Method 6d. Making a salt by direct combination of elements

• (5) By direct combination of the elements to form anhydrous salts e.g. if dry chlorine gas Cl₂ is passed over heated iron or aluminium, the chloride is produced. The experiment (shown above) should be done very carefully by the teacher in a fume cupboard.

  • 2Al_(s) + 3Cl_2(g) ==> 2AlCl_3(s)

  • The aluminium can burn intensely with a violet flame, white fumes of aluminium chloride sublime from the hot reacted aluminium and the white solid forms on the cold surface of the flask (its often discoloured yellow from the trace chlorides of copper or iron that may be formed).
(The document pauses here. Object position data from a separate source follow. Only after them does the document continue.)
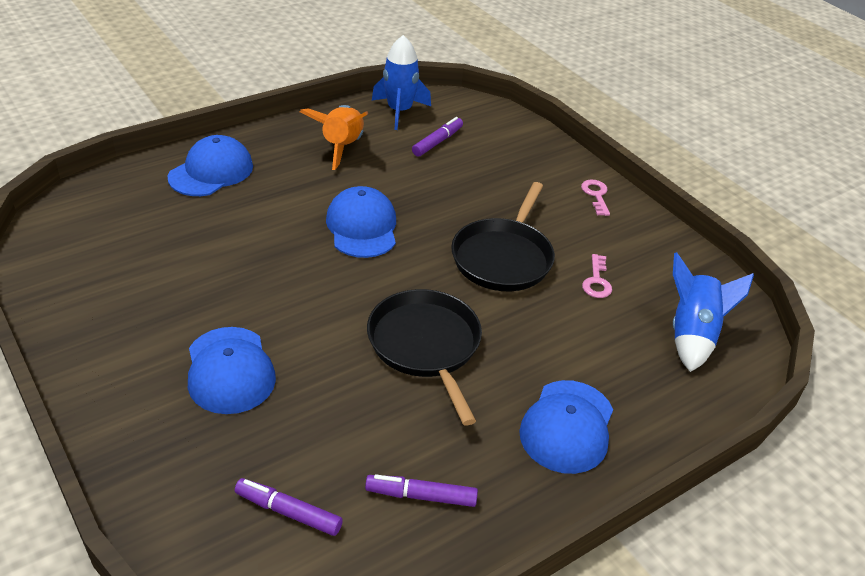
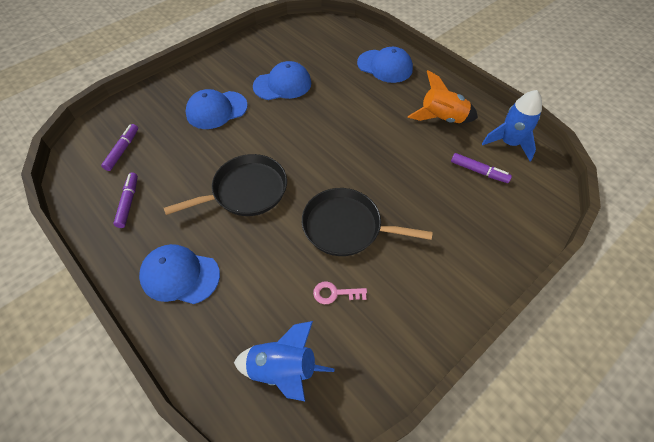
camera: 85 degrees right, 15 degrees up
(362, 227) = (355, 143): blue cap -> blue cap (282, 84)
(596, 195) = (455, 292): pink key -> none

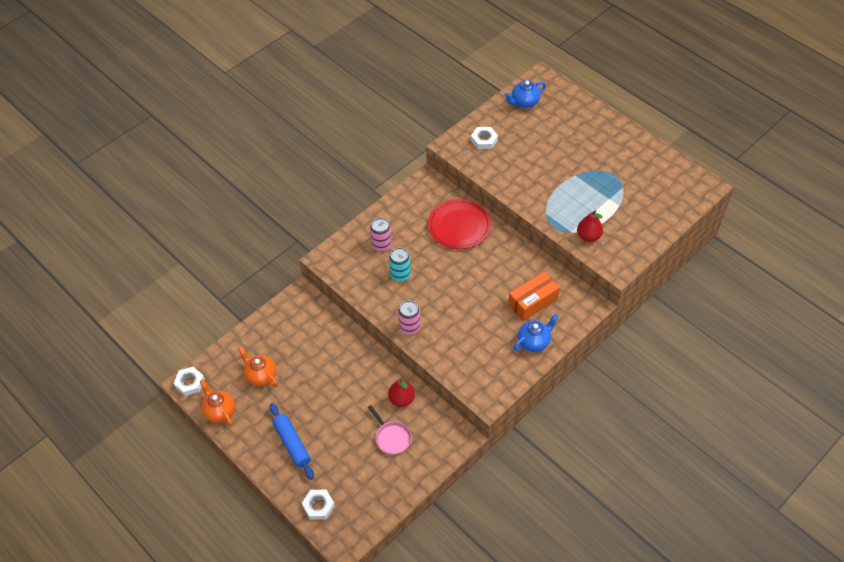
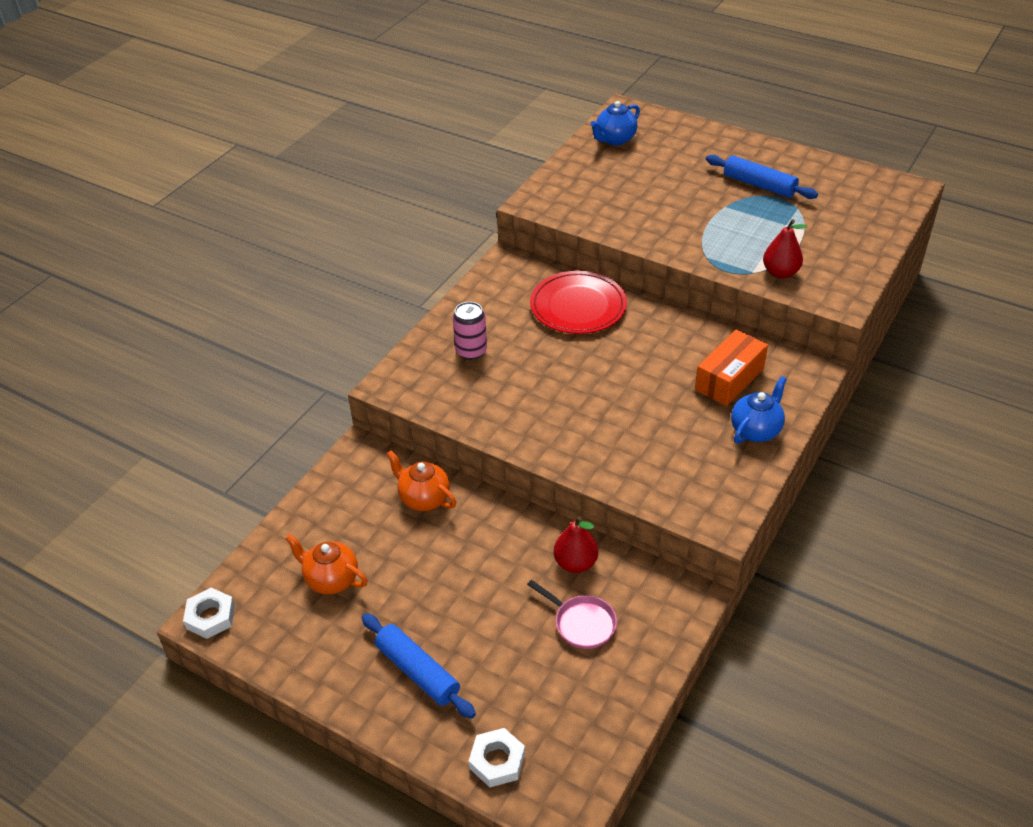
camera: 15 degrees left, 10 degrees down
(220, 411) = (276, 649): orange teapot -> orange teapot (423, 499)
(400, 275) = (515, 383): turquoise can -> none
(409, 327) = (557, 450): pink can -> none
(484, 140) = (578, 189): white nut -> none
(605, 162) = (759, 185): none -> blue rolling pin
  • 2Fe_(s) + 3Cl_2(g) ==> 2FeCl_3(s)

  • The iron (e.g. as steel wool) glows red and brown fumes of iron(III) chloride stream off, the brown solid collects on the cold flask surface.
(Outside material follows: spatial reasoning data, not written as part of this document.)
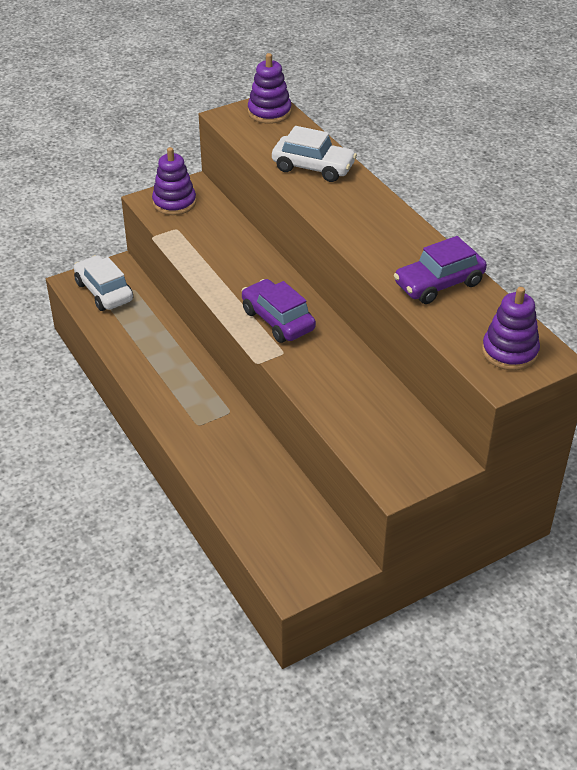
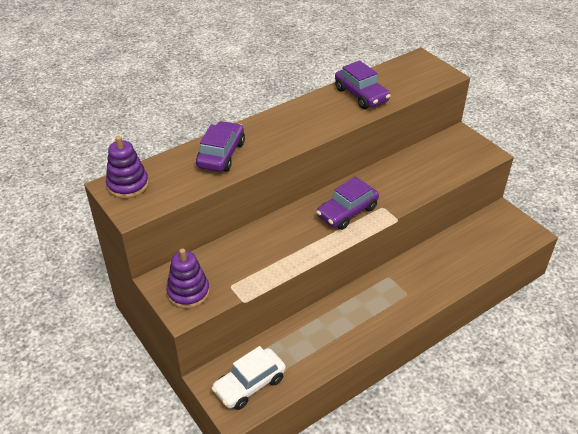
camera: 95 degrees left, 0 degrees up
(313, 167) = (221, 154): white car -> purple car
(509, 352) = (420, 71): purple stacking toy -> none

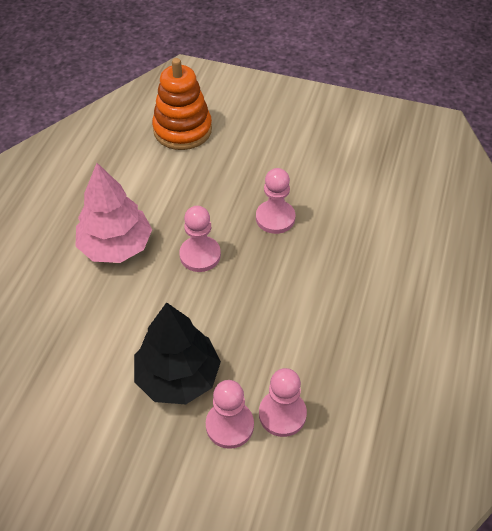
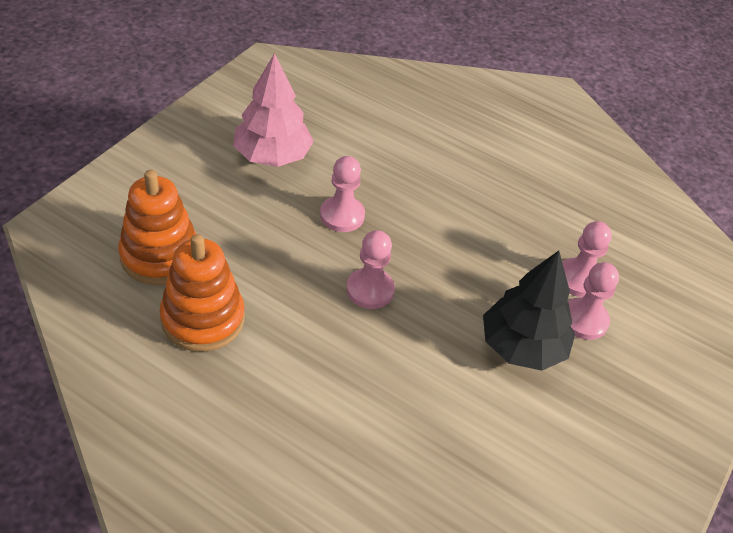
camera: 80 degrees left, 5 degrees down
(116, 246) = (327, 364): pink tree -> pink tree (272, 156)
(133, 168) = (203, 319): none -> orange stacking toy

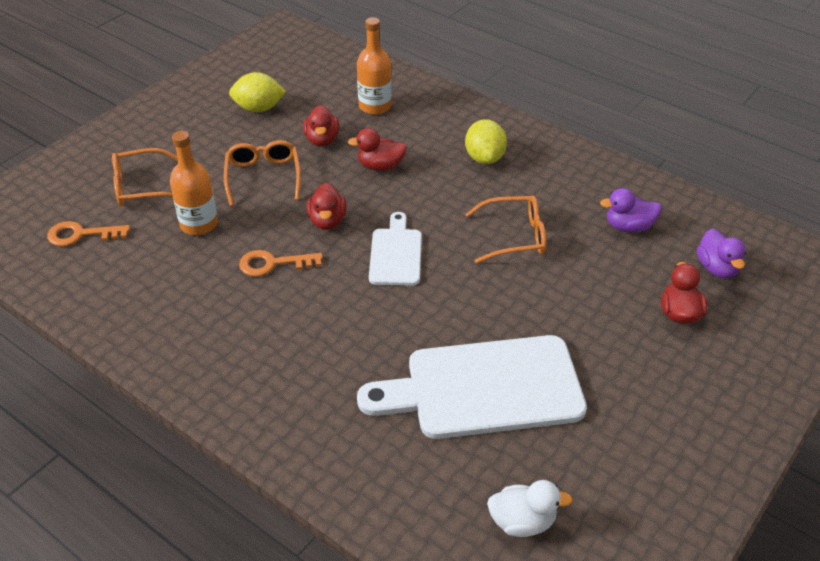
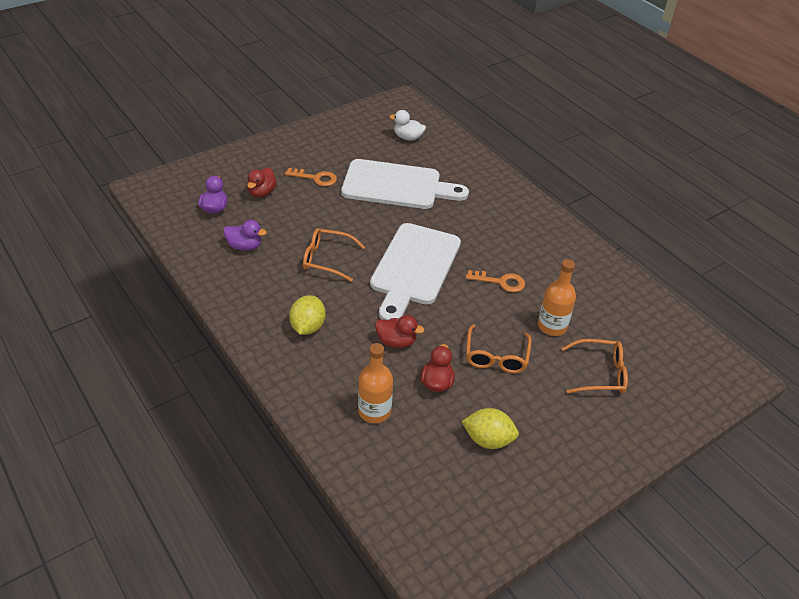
camera: 165 degrees left, 0 degrees up
(81, 235) = (643, 340): orange key -> orange key (316, 178)
(327, 221) = (454, 304): red duck -> none
(396, 254) = (414, 268): white cutting board -> white cutting board, size x1.87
  • Note (i): Both these chlorides react exothermically and hydrolyse with water to give the metal hydroxide and fumes of hydrogen chloride, and so dry conditions are needed.

  • Note (ii): Both these chlorides cannot be made in an anhydrous form from aqueous solution neutralisation. This is because on evaporation the compounds contain 'water of crystallisation'. On heating the hydrated salt  hydrolyses and decomposes into water, the oxide or hydroxide and fumes of hydrogen chloride, and maybe some impure anhydrous chloride, basically it a mess in terms of trying to make pure AlCl₃ and FeCl₃ in this way.

• Water of crystallisation is dealt with in section 8.

• Salt solubility affects the method you choose to make a salt and so  section 8. contains tables of information-data on salt solubility which will help you decide on the method to prepare a salt.